僕はバイト先の興信所である小川調査事務所のデスクに腰掛けて、所長ととりとめもない話をしていた。
「鮭のムニエルならいいんですよ。鮭のムニエルなら」
「いや、他のムニエルも駄目ってわけじゃないよ」
「ええ、それはそうですよ。まあなんでもそれなりに美味いわけですし」
「しかし、なんでもムニエルにすれば良いってもんじゃないよね」
「それですよ。結局」
お互いの溜め息を聞いて、顔を見合わせる。
さっきからやり玉に上がっているのは、僕の調査員のバイトの先輩である加奈子さんの手料理のことだった。
加奈子さんは生活費に困窮すると、人に食べ物をたかる悪癖があった。ただ奢らせるわけではなく、一応手ずから料理は作ってくれる。その料理の腕もそれなりに上手いので、けっして悪い気はしない。ところが、基本的にめんどくさがりなので、いつも似たようなメニューになるのだ。それがムニエルだった。
もともと魚が好きらしいのだが、とにかく調理方法といえば切り身に小麦粉をまぶしてバターで両面をカリッと焼く、ムニエル。ムニエル。ムニエル。ひたすらにムニエルなのだ。
定番の鮭のムニエルに、サバのムニエル。アジのムニエルに、タラのムニエル。ヒラメにカレイにスズキにタイ……。
とにかくなんでも小麦をまぶしてバターで焼き、レモン汁をぶっかければいいという実に短絡的な料理ばかりなのだ。
確かに簡単な料理なのであまりハズレはないのだが、さすがにこうもムニエルばかりだと、一緒に食べているこっちはその常習性に閉口してくる。それどころか、もはやなんの魚なのかよくわからないものまでムニエルとして出してくるのだ。
「ボクはムニエルのムニエルというのを食わされたことがあるよ」
所長の小川さんがボソリと言った。
加奈子さんはこの小川調査事務所のオフィスでも、据付の台所を使って料理を作ることがあるのだが、やはりムニエルばかり出してくる。
「僕なんかムニエルを食べさせられました」
「ム……ムニエルを?」
お互い絶句して、(何のだよ)という突っ込みをあえて飲み込んだまま沈黙が流れた。
その加奈子さんは今、タカヤ総合リサーチという大手興信所に依頼人を迎えに行っている。そこは小川所長が昔所属していた興信所で、独立した今でも付き合いがあり、ときどき仕事を回してもらっているのだ。

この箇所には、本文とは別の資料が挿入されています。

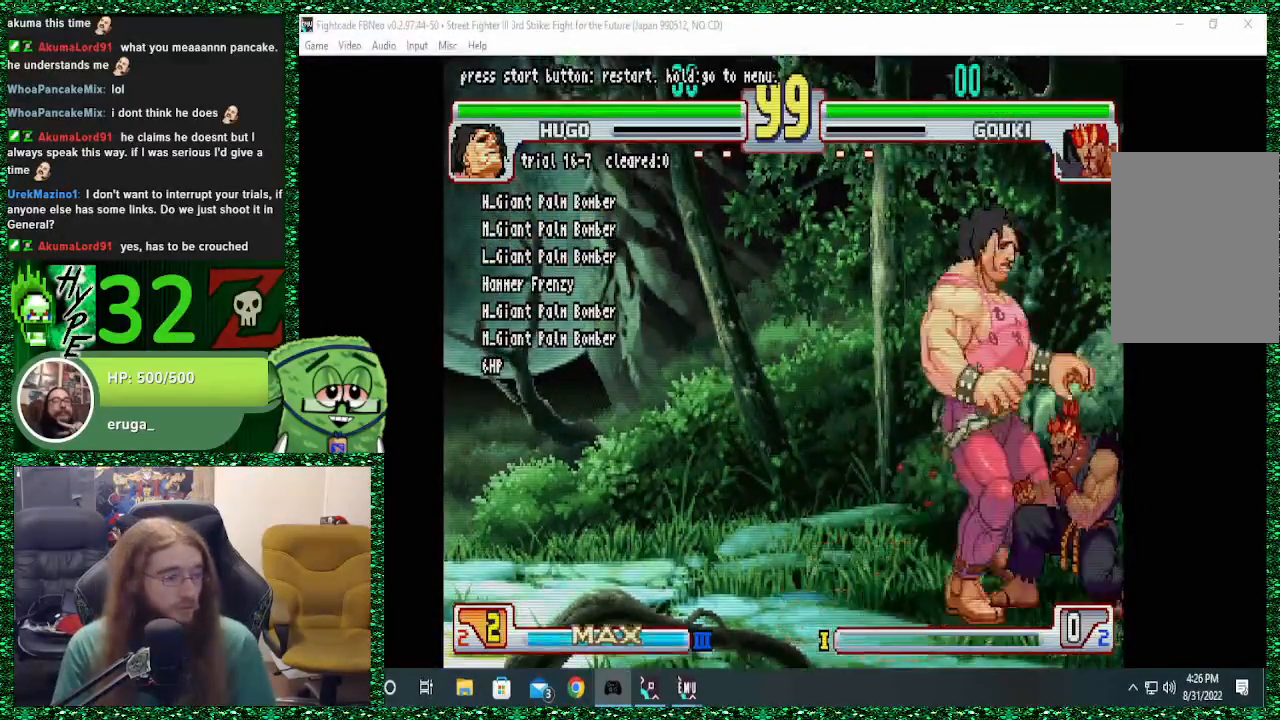
{"dt_ms": 500, "buttons": [], "left_stick": "right", "events": [[67, "left_stick", "down"], [167, "left_stick", "left"], [200, "R1", "down"], [267, "left_stick", "center"], [300, "R1", "up"], [500, "left_stick", "right"]]}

ただし、ただの依頼ではない。この業界では『オバケ』と呼ばれる、どこにも相手にされないような奇妙な依頼だ。今回の件も、タカヤ総合リサーチに持ち込まれたおかしな依頼に対し、普通ならやんわりとお断りしてお引取りいただくところを、市川さんというベテラン事務員の機転でこちらに連絡をもらったのだった。
『オバケ』事案専門の調査員である加奈子さんなら、なんとかできるかも知れないという希望的観測のために。
ムニエルを作る人、という肩書き以上に僕は、このオカルト道の師匠でもある彼女の行動に、発想に、思考に、信念に、そして推理に、ゾクゾクするような期待を抱いている。
「あ、帰ってきたな」
所長の言葉に振り向くと、階段を登ってくる二人分の足音が聞こえてきた。



「で、結局どうなさりたいんですか」
小川所長が額に手をやって髪をかき上げる仕草をした。『まいったな』というときにするポーズだ。確かに、今回の依頼はただの依頼ではなかった。隣で聞いている師匠も難しい顔をしている。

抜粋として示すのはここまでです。